A generous devolutionary formula with adequate legal safeguards against secession seems the most sensible solution to Sri Lanka’s plight. Irrespective of the outcome of the war, we will have to devolve more power to the minorities. The only question is whether we will share power willingly or wait until we are forced to do so by external players and factors. In any case, the LTTE came into being and thrives in a unitary Sri Lanka. A unitary state thus cannot prevent separatism from taking root in a country. On the other hand a quasi-federal/federal state may make a majority of the minority community content with the status quo, therefore disinclined to back separatism. There will always be those extremists who will yearn for a separate state; our task should be to create an environment which will marginalise these recalcitrant elements, to render them powerless in the community. But the extremists in the minority community cannot be made ineffective by pandering to the whims and fancies of the extremists in the majority community. A political solution that can satisfy Tamil and Sinhala extremists can never be; our task would be to seek a political solution that can satisfy the moderate elements of all communities. The LTTE is a bar to such a moderate solution as are the JVP and the JHU. Ranil Wickremesinghe failed because he wanted to find a solution agreeable to the LTTE; Mahinda Rajapakse will fail because he does not want a solution that is disagreeable to the JVP and the JHU.

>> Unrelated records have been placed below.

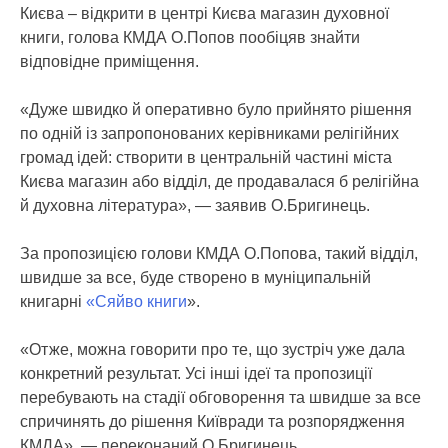
Києва – відкрити в центрі Києва магазин духовної
книги, голова КМДА О.Попов пообіцяв знайти
відповідне приміщення.
«Дуже швидко й оперативно було прийнято рішення
по одній із запропонованих керівниками релігійних
громад ідей: створити в центральній частині міста
Києва магазин або відділ, де продавалася б релігійна
й духовна література», — заявив О.Бригинець.
За пропозицією голови КМДА О.Попова, такий відділ,
швидше за все, буде створено в муніципальній
книгарні
«Сяйво книги
».
«Отже, можна говорити про те, що зустріч уже дала
конкретний результат. Усі інші ідеї та пропозиції
перебувають на стадії обговорення та швидше за все
спричинять до рішення Київради та розпорядження
КМДА», — переконаний О.Бригинець.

A strategy that is based on unrealistic assumptions, wishful thinking and the backing of Sinhala supremacist elements, whose ideas and agendas are totally at variance with the actually existing nature of Sri Lanka and the world, is bound to fail. And its failure will crown appeasement as the only way out of the crisis. Sans a coalition of moderates the regime will remain dependent on the JVP and the JHU, compelled to adhere to their extremist agendas in order to survive. The war will not be the ‘fast food war’ of the regime’s imagination but a costly and a prolonged one. By the time the Rajapakses realise the dangers of the path they embarked on with so much verve and so little thought, they and the country would have reached the ultimate impasse, a politico-economic place reflective of that pithy Latin proverb: a precipice in front; wolves behind.